Five Underrated Material Issue Songs

Material Issue CD's

Material Issue are already a criminally underrated band — everyone knows that. We’ll save the spewing about how they should be huge (but instead are a long time best kept secret for those of us that remember them) and instead just focus on 5 of their deep cuts that really should be well known singalong tracks for the masses.  “Valerie Loves Me”, “What Girls Want”, “Diane” — the band knew how to make a big pop song. And some became their singles.  Others are equally amazing, yet buried on the albums. In no particular order…

1. She’s Going Thru My Head

Ninety-nine percent of the Material Issue discography is songs about girls. All of the singles the band released were songs about girls. So what makes this one a stand-out deep cut among the others? For me, it really comes down to one lyric: “She’s playing my very most favorite Sweet record”. The delivery of that line is unique in a number of ways. The inflection and syllables in the words are different than anything else in the song. It doesn’t match the rhythm of any other verses. Plus, who in the hell references Sweet in the middle of a 90’s pop song?  If Jim wasn’t talking about a real-life event with a real-life girl, I’ll eat my “Freak City Soundtrack” CD.  

2. Going Thru Your Purse

This song is every bit of a raging hit as anything else released in the 90’s.  And forget the typical lovey-dovey song content.  While there have been songs written from the perspective of a jealous boyfriend before, none that rock this hard come to mind. It’s not mopey, or apologetic. It’s a big huge real-world anthem for now insane guys can get at times.  And as an added bonus, it includes one of the best drum breakdowns in all of pop music.

3. What If I Killed Your Boyfriend?

I’ve put this song on more mix CDs than I can remember. Yes, for girls. Yes for girls that I wasn’t dating but wanted to be. No, it usually didn’t work. But man, for those 3 and a half minutes, Jim Ellison definitely knew how the underdog felt in those situations.  Emo pop before emo pop was a thing. Dashboard Confessional has got nothing on this.

4. Everything

Proof that Material Issue inspired more than they got credit for: the band StereoFuse recorded a cover of this song and released it as a single of their own. So that makes two times this song has been released as a single, and stupidly dismissed by the masses instead of scooped up and embraced the world over. It is a musical crime that this track was not one of the biggest 90’s power ballads.

5. Next Big Thing

A finely crafted country-folk song hidden inside a big power-pop song on an even bigger power-pop album.  (I’ve covered this song live at my own shows dozens of times.)  “Next Big Thing” features some of the most descriptive and imagery filled words to ever appear in teh verse of a pop song. You can picture them sitting at the bar, her roommate, their apartment, the whole thing. It’s an entire movie in 3 minutes and without the video. The video isn’t necessary — Jim’s words are enough.

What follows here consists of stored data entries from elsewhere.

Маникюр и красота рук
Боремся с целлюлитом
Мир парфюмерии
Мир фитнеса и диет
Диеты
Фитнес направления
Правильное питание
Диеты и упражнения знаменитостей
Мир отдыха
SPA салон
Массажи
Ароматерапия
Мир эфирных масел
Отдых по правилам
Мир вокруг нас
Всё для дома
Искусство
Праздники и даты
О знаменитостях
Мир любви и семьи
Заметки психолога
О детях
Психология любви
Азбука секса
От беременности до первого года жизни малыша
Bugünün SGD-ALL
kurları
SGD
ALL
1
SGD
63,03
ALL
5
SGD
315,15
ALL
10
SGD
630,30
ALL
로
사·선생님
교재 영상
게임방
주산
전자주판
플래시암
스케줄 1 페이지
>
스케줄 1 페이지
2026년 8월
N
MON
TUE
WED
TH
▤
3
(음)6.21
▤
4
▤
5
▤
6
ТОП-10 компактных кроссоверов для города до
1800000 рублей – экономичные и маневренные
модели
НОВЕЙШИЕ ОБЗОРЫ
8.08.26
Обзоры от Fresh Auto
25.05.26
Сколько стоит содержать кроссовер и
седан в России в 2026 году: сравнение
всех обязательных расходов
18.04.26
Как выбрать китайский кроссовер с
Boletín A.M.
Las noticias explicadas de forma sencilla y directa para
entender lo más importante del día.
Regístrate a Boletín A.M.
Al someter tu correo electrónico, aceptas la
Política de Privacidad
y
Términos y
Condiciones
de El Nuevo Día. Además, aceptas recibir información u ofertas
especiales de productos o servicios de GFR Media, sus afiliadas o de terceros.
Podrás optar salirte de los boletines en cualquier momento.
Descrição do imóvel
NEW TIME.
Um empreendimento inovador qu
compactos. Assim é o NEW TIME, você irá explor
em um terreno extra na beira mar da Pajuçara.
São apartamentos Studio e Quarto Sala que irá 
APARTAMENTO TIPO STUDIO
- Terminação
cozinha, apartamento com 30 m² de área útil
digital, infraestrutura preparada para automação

Honorable mention: Ballroom Blitz

It’s a cover song, and to my knowledge there isn’t a studio recording of the MI version, just this live track on their Greatest Hits comp.  This song has been covered by dozens of acts.  For ages my favorite was the Surf Punks rendition.  While I still enjoy their take on it plenty, listening to it never made me want to play the song live with my own band.  Material Issue’s take on it put me over the edge. They had that extra bit of energy above all the others that have given this song a shot.  It’s now on my “todo” list to teach this to my own bandmates, all because of Jim and company.

I assume this is Jim’s aforementioned “very most favorite Sweet record”.  And I hope he’s listening to it on “repeat”, wherever he is.